Moral, diplomatic and strategic reasons to stay

The "ramp" ceremony at Christchurch Airport for the bodies of Lance Corporals Pralli Durrer and...
The "ramp" ceremony at Christchurch Airport for the bodies of Lance Corporals Pralli Durrer and Rory Malone, killed in Afghanistan. Photo by the NZ Defence Force.
Robert G. Patman explains why New Zealand should not cut and run in Afghanistan.

Foreign policy decision-making is often about the act of choosing from imperfect policy alternatives.

The recent news that three New Zealand soldiers - Lance-corporal Jacinda Baker, Private Richard Harris and Corporal Luke Tamatea - had been killed by a Taliban roadside bomb in Bamiyan was a deeply shocking blow to this country.

The latest deaths followed in the wake of a Taliban ambush two weeks ago which killed Lance-corporals Pralli Durrer and Rory Malone.

Not surprisingly, this tragic loss of life has raised very real questions about the future direction of New Zealand's policy in Afghanistan.

It should be recalled New Zealand deployed an SAS unit and 140-strong NZDF Provincial Reconstruction Team (PRT) to Afghanistan in 2001 and 2003 respectively.

The SAS unit was withdrawn from Kabul in March and Prime Minister John Key decided after the recent NZDF deaths to accelerate the timetable for withdrawal of the NZDF contingent from the Bamiyan PRT to April 2013.

By most accounts, the performance of NZ PRT has been highly effective.

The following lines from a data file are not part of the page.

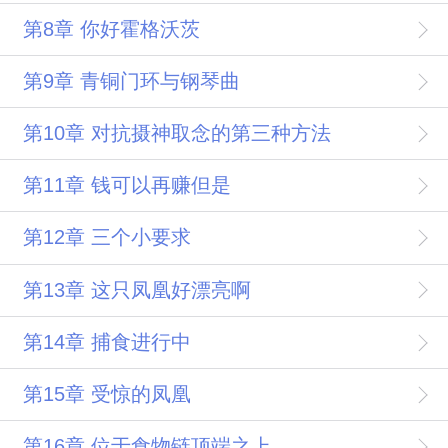
第8章 你好霍格沃茨
第9章 青铜门环与钢琴曲
第10章 对抗摄神取念的第三种方法
第11章 钱可以再赚但是
第12章 三个小要求
第13章 这只凤凰好漂亮啊
第14章 捕食进行中
第15章 受惊的凤凰
第16章 位于食物链顶端之上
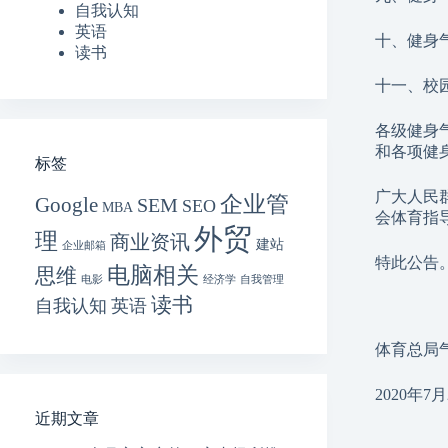
自我认知
英语
十、健身
读书
十一、校
各级健身
和各项健
标签
广大人民
企业管
Google
SEM
SEO
MBA
会体育指
外贸
理
商业资讯
建站
企业邮箱
特此公告
电脑相关
思维
电影
经济学
自我管理
读书
自我认知
英语
体育总局
2020年7月
近期文章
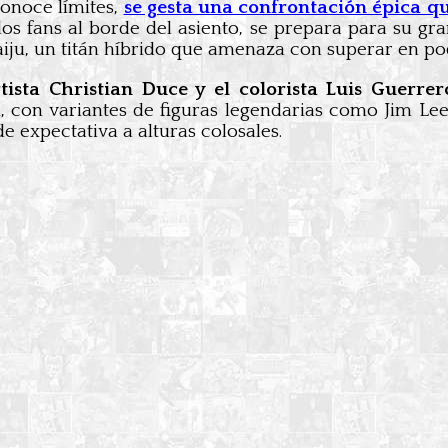
onoce límites,
se gesta una confrontación épica que
los fans al borde del asiento, se prepara para su gran
iju, un titán híbrido que amenaza con superar en pod
tista Christian Duce y el colorista Luis Guerre
, con variantes de figuras legendarias como Jim Lee
e expectativa a alturas colosales.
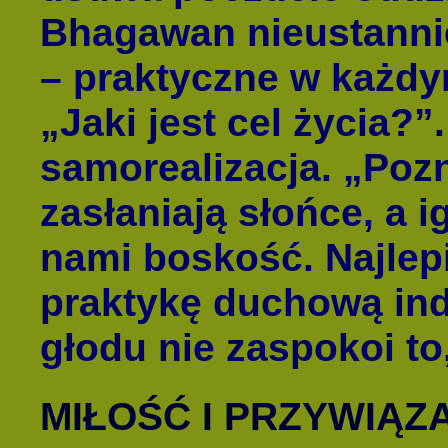
Bhagawan nieustanni
– praktyczne w każdy
„Jaki jest cel życia?”
samorealizacja. „Poz
zasłaniają słońce, a 
nami boskość. Najlep
praktykę duchową ind
głodu nie zaspokoi to,
MIŁOŚĆ I PRZYWIĄZ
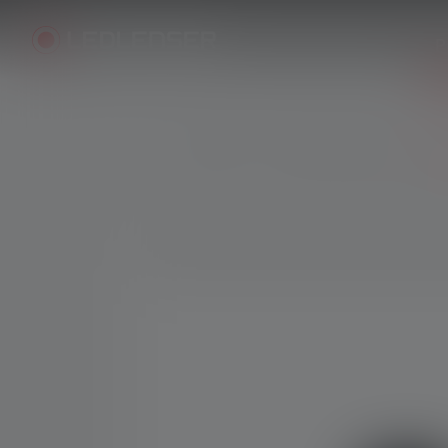
P
Produits
Pièces de rechange
E
Skip image gallery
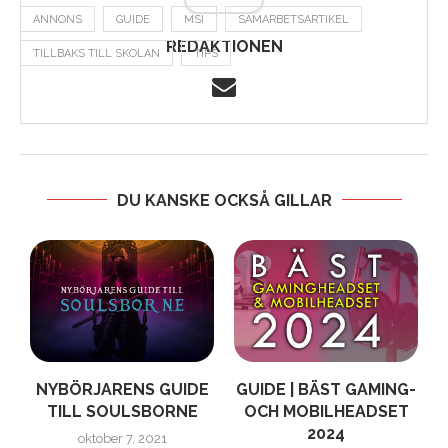
ANNONS
GUIDE
MSI
SAMARBETSARTIKEL
REDAKTIONEN
TILLBAKS TILL SKOLAN
TIPS
DU KANSKE OCKSÅ GILLAR
NYBÖRJARENS GUIDE
GUIDE | BÄST GAMING-
TILL SOULSBORNE
OCH MOBILHEADSET
,
2024
oktober 7, 2021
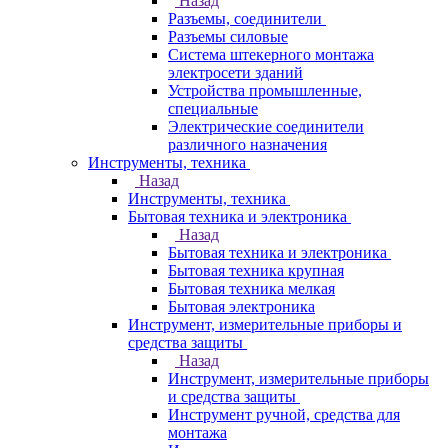
Назад
Разъемы, соединители
Разъемы силовые
Система штекерного монтажа
электросети зданий
Устройства промышленные,
специальные
Электрические соединители
различного назначения
Инструменты, техника
Назад
Инструменты, техника
Бытовая техника и электроника
Назад
Бытовая техника и электроника
Бытовая техника крупная
Бытовая техника мелкая
Бытовая электроника
Инструмент, измерительные приборы и
средства защиты
Назад
Инструмент, измерительные приборы
и средства защиты
Инструмент ручной, средства для
монтажа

Its primary goal has been in the area of reconstruction and capacity-building.

Between 2004 and 2010, the NZ PRT implemented 70 projects at a total value of $NZ8.5 million.

These projects embraced areas such as infrastructure, health, governance, education, human rights and agriculture.

In addition, the NZ PRT has contributed to the security of Bamiyam by providing local security training, including the training of an indigenous rapid reaction force, police training, and community-based armed patrols.

It should be added all governments in Wellington during the past decade have believed New Zealand involvement in Afghanistan served the national interests of this country.

Like the United States and many other members of the international community, including Australia, New Zealand recognised the need after September 11 to counter al Qaeda and Taliban-supported terrorism, and contribute to conditions in a post-Taliban state that would strengthen the economy, facilitate democratic governance and extend human rights.

New Zealand's commitment in Afghanistan also raised New Zealand's diplomatic profile and seemed to be consistent with a view in Wellington New Zealand stood to gain if it was seen as a "good international citizen" prepared to shoulder its share of the burden of collective security.

But after the deadly attack on New Zealand forces last weekend, a number of observers have challenged the rationale for New Zealand involvement and demanded the immediate withdrawal of the NZ PRT from Bamiyan.

Among other things, it is said that the war in Afghanistan is unwinnable, the NZDF should not be fighting other people's wars and that we are only in Afghanistan to please the US, and that New Zealand has no business trying to protect a deeply corrupt government in Kabul led by Hamid Karzai.

These points warrant careful examination.

First, it is apparent, at least since 2009, that the US and Nato no longer seriously entertain the prospect of a comprehensive victory over the Taliban. The priority for the Obama administration has been to marginalise the al Qaeda leadership and to degrade the Taliban to a point where they cannot use military force to seize power again in Kabul and reverse the social and political changes that have been in train since their demise in 2001.

Second, the idea the Afghan conflict is none of New Zealand's business is debatable. The reality is we live in an interconnected world where security, economic and environmental problems do not respect the boundaries of sovereign states. And, as a small but active global trader, New Zealand has a huge stake in countering threats to international stability whether they are in Afghanistan or elsewhere.

Third, it would be wrong to assume New Zealand or other members of the international coalition are in Afghanistan simply to protect Mr Karzai's corrupt leadership. Yes, he is widely regarded by coalition members as self-interested and weak, but he is not expected to contest the 2014 election, and therefore the focus is on trying to consolidate a transitional political system that is resilient enough to outlast Karzai's departure and face down the fundamentalist challenge of the Taliban after 2014. It should not be forgotten in this context few Afghan citizens are nostalgic for the Taliban era.

Thus, while it is clear there are major challenges ahead for the NZDF PRT between now and 2013, there also are moral, diplomatic and strategic reasons why New Zealand should stick to its international commitment and contribute as best it can to an orderly transition in Bamiyan.

Robert G. Patman is professor of international relations in the department of politics at the University of Otago.